Le général Lafourcade commandait l'Opération Turquoise mandatée par l'ONU, et présente au Rwanda de juin à août 1994. Il en appelle à Nicolas Sarkozy pour que les enquêtes judiciaires aboutissent enfin, et pour que les médias cessent de relayer des charges sans que les accusations n'aient été validées.
La France et le Rwanda viennent de rétablir leurs relations diplomatiques alors qu’un sérieux contentieux judiciaire et politique les opposait. Il n’appartient naturellement pas aux militaires français ayant servi au Rwanda de juger du bien-fondé de ce processus diplomatique.
Mais la question que l’on peut légitimement se poser est : à quel prix ce rétablissement s’opère-t-il pour les soldats français ?
En effet, si les déclarations officielles accompagnant cette décision importante vantent les mérites du régime actuel de Kigali, elles font le silence sur les graves mises en cause de l’action des militaires français ayant servi au Rwanda, notamment de ceux qui ont participé à l’Opération Turquoise menée en 1994 pour le compte des Nations Unies. Ces mises en cause sont récurrentes : plaintes déposées en 2005 devant le Tribunal aux Armées de Paris par des Rwandais pour «
complicité de génocide » ; déclarations du Président rwandais affirmant que les militaires de Turquoise étaient «
venus pour tuer les Tutsis » ; accusations portées par le gouvernement de Kigali en août 2008 contre des officiers français «
d’avoir pleinement pris en charge le projet génocidaire ». Dix officiers ont porté plainte à la suite de ces dernières accusations.

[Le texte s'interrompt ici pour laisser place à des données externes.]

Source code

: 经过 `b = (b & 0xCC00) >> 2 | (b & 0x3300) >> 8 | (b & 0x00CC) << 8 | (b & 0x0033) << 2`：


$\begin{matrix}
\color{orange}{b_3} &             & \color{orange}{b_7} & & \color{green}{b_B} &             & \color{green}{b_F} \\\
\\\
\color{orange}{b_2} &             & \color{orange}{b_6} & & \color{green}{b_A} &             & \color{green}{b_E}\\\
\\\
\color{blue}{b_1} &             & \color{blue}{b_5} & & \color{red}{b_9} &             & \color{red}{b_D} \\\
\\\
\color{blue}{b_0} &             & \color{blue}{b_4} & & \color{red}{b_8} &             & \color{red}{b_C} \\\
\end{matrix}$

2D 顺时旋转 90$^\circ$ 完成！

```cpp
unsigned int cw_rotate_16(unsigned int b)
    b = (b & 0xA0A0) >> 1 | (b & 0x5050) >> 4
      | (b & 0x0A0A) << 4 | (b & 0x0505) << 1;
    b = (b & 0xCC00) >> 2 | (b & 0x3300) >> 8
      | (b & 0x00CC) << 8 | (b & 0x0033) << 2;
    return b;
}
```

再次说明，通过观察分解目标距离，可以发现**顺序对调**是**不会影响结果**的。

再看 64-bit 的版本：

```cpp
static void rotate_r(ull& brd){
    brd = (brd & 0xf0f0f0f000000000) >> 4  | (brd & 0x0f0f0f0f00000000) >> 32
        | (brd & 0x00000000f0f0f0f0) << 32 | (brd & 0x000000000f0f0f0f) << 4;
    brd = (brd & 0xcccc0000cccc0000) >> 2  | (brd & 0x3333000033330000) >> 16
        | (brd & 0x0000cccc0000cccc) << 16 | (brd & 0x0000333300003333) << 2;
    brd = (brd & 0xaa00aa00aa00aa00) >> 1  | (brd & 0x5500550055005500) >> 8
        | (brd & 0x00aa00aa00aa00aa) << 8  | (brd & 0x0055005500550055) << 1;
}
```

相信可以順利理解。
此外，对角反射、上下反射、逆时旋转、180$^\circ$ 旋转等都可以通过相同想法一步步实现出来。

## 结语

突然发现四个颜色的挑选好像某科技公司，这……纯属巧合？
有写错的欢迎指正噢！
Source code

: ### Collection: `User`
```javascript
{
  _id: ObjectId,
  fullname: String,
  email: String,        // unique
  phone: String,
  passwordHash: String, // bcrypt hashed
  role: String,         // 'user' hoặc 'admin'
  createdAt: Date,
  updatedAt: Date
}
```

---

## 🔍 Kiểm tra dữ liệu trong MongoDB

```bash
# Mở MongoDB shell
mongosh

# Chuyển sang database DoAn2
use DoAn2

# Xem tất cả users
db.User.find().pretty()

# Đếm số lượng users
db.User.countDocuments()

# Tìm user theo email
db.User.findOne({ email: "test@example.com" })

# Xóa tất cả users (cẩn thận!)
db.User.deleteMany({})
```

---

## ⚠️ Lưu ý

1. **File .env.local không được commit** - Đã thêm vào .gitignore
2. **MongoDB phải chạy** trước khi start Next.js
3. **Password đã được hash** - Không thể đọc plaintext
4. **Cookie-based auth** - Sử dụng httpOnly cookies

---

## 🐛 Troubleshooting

Alors même que de nombreux militaires ont été longuement entendus par la Brigade criminelle en qualité de témoins, aucune suite procédurale n’a été donnée aux plaintes de 2005 qui semblent être toujours en cours d’instruction. Plus de quatre ans après, les militaires concernés s’interrogent sur les délais de cette procédure dont ils demandent l’aboutissement. Mais la presse, française et internationale, rappelle régulièrement l’existence de ces plaintes, relayant ainsi publiquement ces prétendues charges de «
complicité de génocide » qui pèsent toujours contre l’armée française. Or chacun sait qu’il est plus facile de salir une personne et une institution par des accusations infondées que de rétablir la vérité plusieurs années après.
Le silence officiel concernant l’ensemble des accusations portées contre l’Armée Française depuis plusieurs années peut laisser penser que celles-ci sont fondées. Validées implicitement, elles resteraient ainsi dans l’Histoire. Si ces accusations sont infondées, elles doivent être dénoncées.
Il est normal d’exiger beaucoup des militaires, mais ils ne peuvent être les victimes désignées et muettes de jeux diplomatiques, voire d’une Realpolitik. Il revient alors aux hommes politiques de prendre leurs responsabilités, y compris pour assumer le passé.
A l’heure où la France dépêche ses soldats pour servir sur des théâtres d’opérations étrangers, les militaires français qui l’ont servie et sont injustement mis en cause attendent des plus hautes Autorités de l’Etat qu’elles se prononcent sur ce grave sujet.
La raison d’Etat ne saurait justifier que l’honneur de ces militaires reste
bafoué et la vérité historique travestie.
Jean-Claude Lafourcade était commandant de l’opération Turquoise en 1994.